2 軍艦は、1(a)、(b)又は(c)に定める場合において、当該船舶がその旗を掲げる権利を確認することができる。このため、軍艦は、嫌疑がある船舶に対し士官の指揮の下にボートを派遣することができる。書類を検閲した後もなお嫌疑があるときは、軍艦は、その船舶内においてさらに検査を行なうことができるが、その検査は、できる限り慎重に行なわなければならない。

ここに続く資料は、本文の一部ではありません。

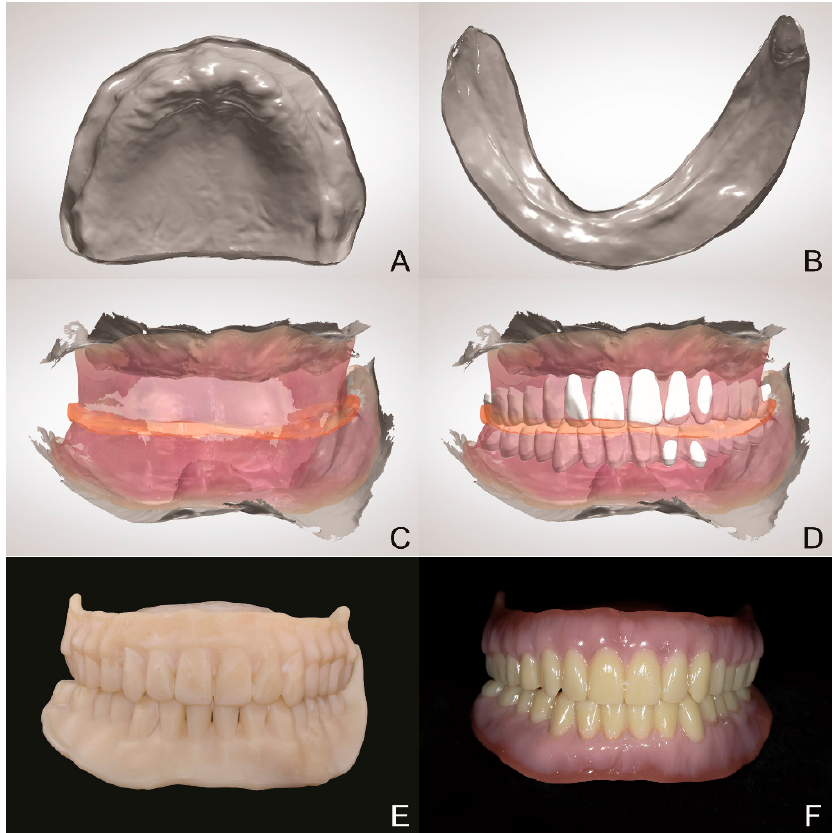
Figure 2. Computer-aided designing and additive manufacturing procedures to fabricate complete dentures. ( A ) Reversed maxillary data derived from the united assembly. ( B ) Reversed mandibular data derived from the united assembly. ( C ) Establishment of the interarch relationship for original standard tessellation language (STL) files. Translucency of the united assembly adjusted to visualize the interarch relationship. ( D ) Artificial tooth arrangement using STL files of the transformed edentulous maxillary and mandibular scan data and the united assembly data. Translucency of the united assembly was adjusted. ( E ) Additively manufactured try-in dentures. ( F ) Finalized digital complete dentures.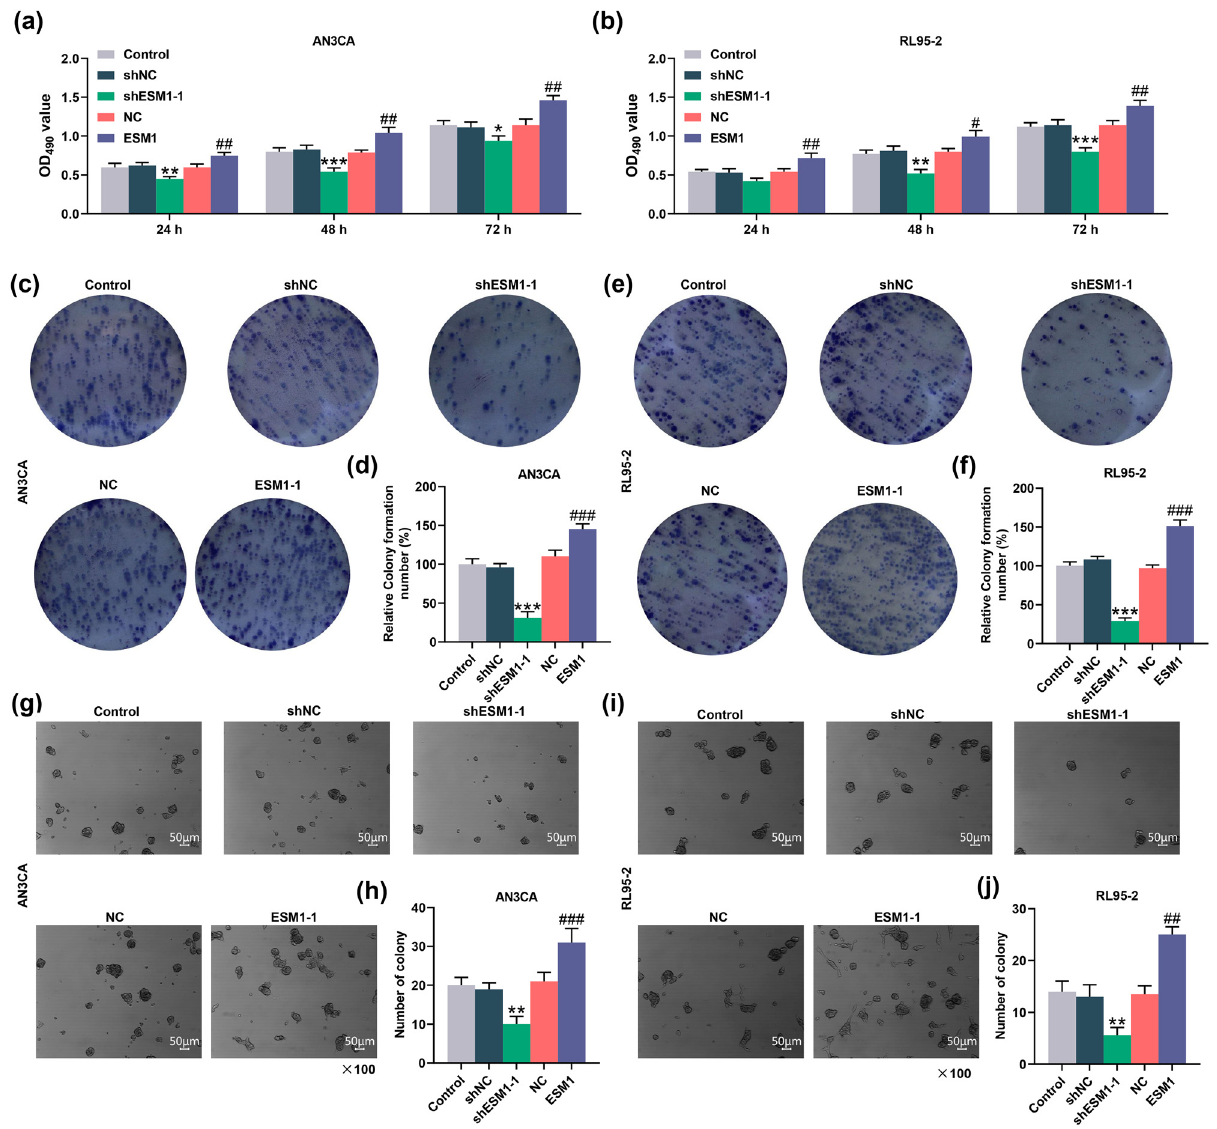
Figure 3: ESM1 overexpression promoted the viability and proliferation of EC cells, while silencing of ESM1 had opposite e ff ects. ( a and b ) 24, 48, and 72 h after cell transfection with shESM1 - 1 or ESM1 overexpression plasmids, ESM1 overexpression markedly promoted the viability of AN3CA and RL95 - 2 cells, while sh - ESM1 worked conversely, as measured by MTT assay. ( c – f ) Colony formation assay was employed to evaluate the e ff ect of ESM1 silencing or its overexpression on the colony - forming abilities of AN3CA and RL95 - 2 cells. The representative image was presented and relative colony formation was detected. ( g – j ) After transfection with silencing or overexpression plasmid of ESM1 in AN3CA and RL95 - 2 cells, cell anchorage - independent assay was conducted to detect the cell anchorage - independent proliferation potential. * P < 0.05, ** P < 0.01, *** P < 0.001 vs short hairpin RNA - targeted negative control ( shNC ) ; # P < 0.05, ## P < 0.01, ### P < 0.001 vs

3 嫌疑に根拠がないことが証明され、かつ、臨検を受けた船舶が嫌疑を正当とするいかなる行為をも行なつていなかつた場合には、その船舶は、被つた損失又は損害に対する補償を受けるものとする。

第二十三条
1 沿岸国の権限のある当局は、外国船舶が自国の法令に違反したと信ずるに足りる十分な理由があるときは、その外国船舶の追跡を行なうことができる。この追跡は、外国船舶又はそのボートが追跡国の内水、領海又は接続水域にある時に開始しなければならず、また、中断されない限り、領海又は接続水域の外において引き続き行なうことができる。領海又は接続水域にある外国船舶が停船命令を受ける時に、その命令を発する船舶も同様に領海又は接続水域にあることは、必要でない。外国船舶が領海及び接続水域に関する条約第二十四条に定める接続水域にあるときは、追跡は、当該接続水域の設定によつて保護しようとする権利の侵害があつた場合に限り、行なうことができる。

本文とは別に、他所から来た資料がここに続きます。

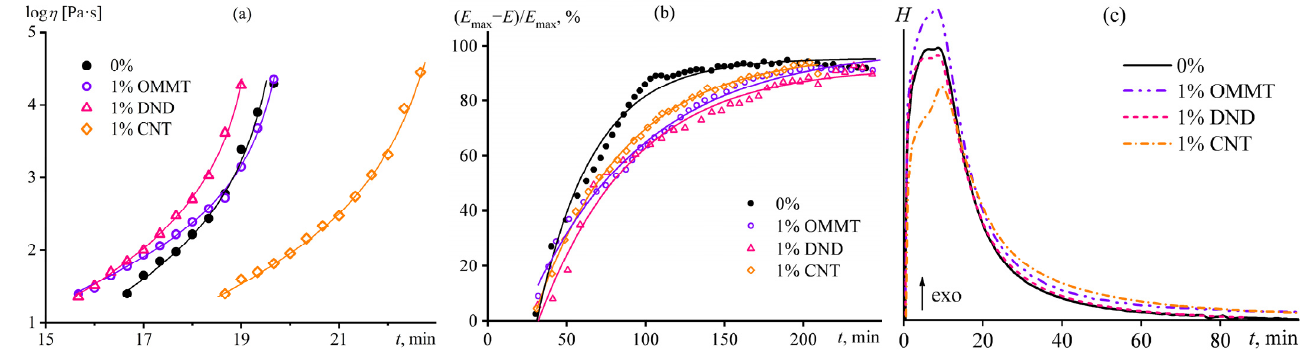
Figure 10. Time dependences of viscosity ( a ), reduced complex modulus ( b ), and heat release ( c ) for epoxy binder ( a , c ) and carbon fiber prepreg ( b ) in the curing process at 180 °C.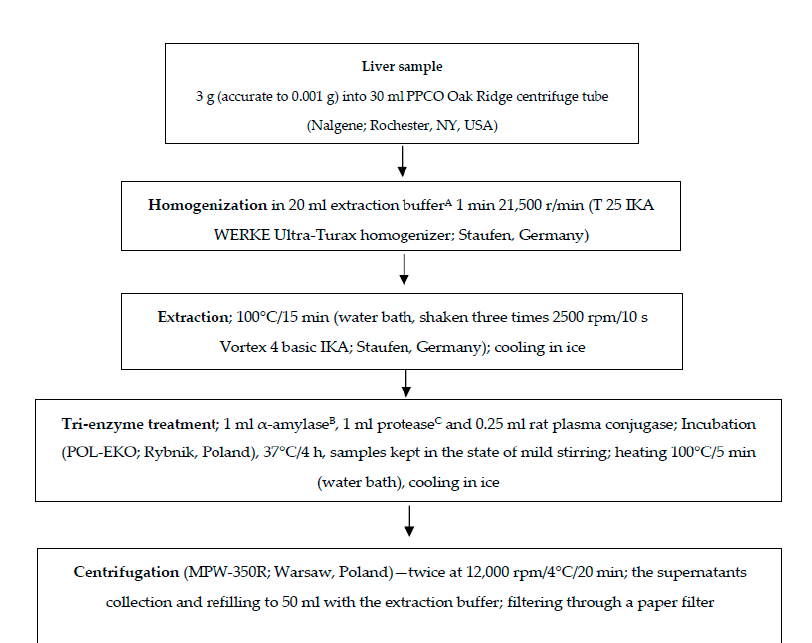
Figure 1. The sample preparation flow chart; A extraction buffer: 0.1 M phosphate buffer pH 6.1 with 1% ( w / v ) sodium ascorbate and 0.1% ( v / v ) 2-mercaptoethanol; B 1 ml α -amylase solution (20 mg/mL);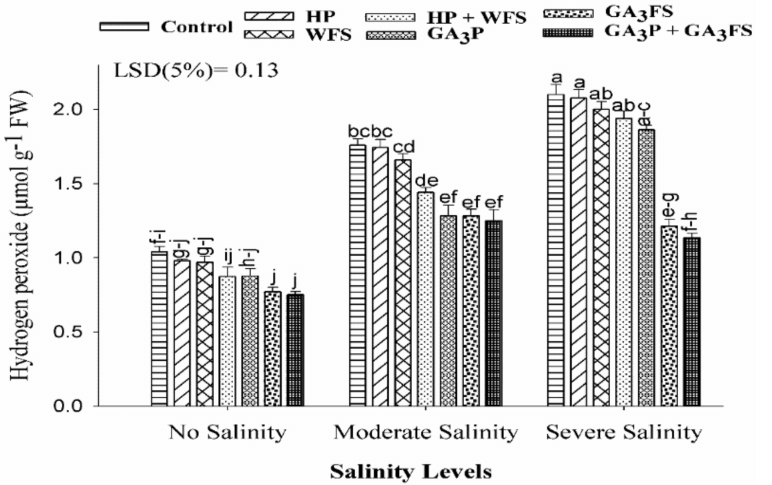
Figure 4. Hydrogen peroxide (H 2 O 2 ) content in maize leaves as affected by different treatments of gibberellic acid under no salinity, moderate salinity (6 dS m − 1 ), and severe salinity (12 dS m − 1 ). Values are means ± SD (n = 3). Hydropriming (HP); water foliar spray (WFS); hydropriming and water foliar spray (HP + WFS); seed priming with GA 3 (GA 3 P); foliar spray with GA 3 (GA 3 FS); seed priming and foliar spray of GA 3 (GA 3 P + GA 3 FS). Bars with the same letters do not differ significantly at p ≤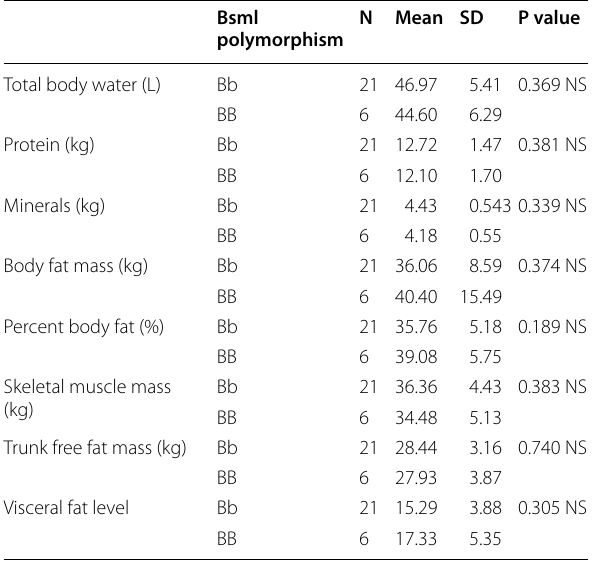
Table 3 Bsml Polymorphism in relation to InBody bioelectrical impedance among obese male medical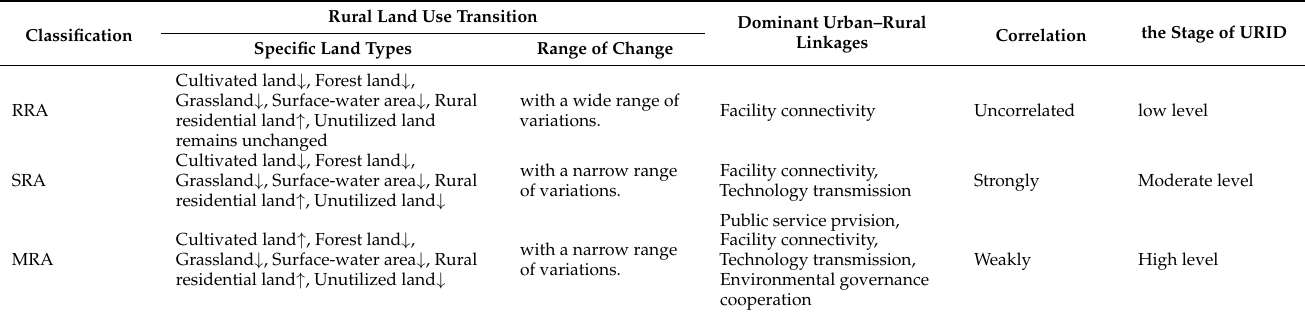
Table 4. Corresponding relationship between rural land use transition and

2 追跡権は、被追跡船舶がその旗国又は第三国の領海に入ると同時に消滅する。
3 追跡は、被追跡船舶又はそのボート若しくは被追跡船舶を母船としてこれと一団となつて作業する舟艇が領海又は場合により接続水域にあることを追跡船舶がその場における実行可能な手段により確認しない限り、開始されたものとみなされない。追跡は、視覚的又は聴覚的停止信号を当該外国船舶が視認し又は聞くことができる距離から発した後にのみ、開始することができる。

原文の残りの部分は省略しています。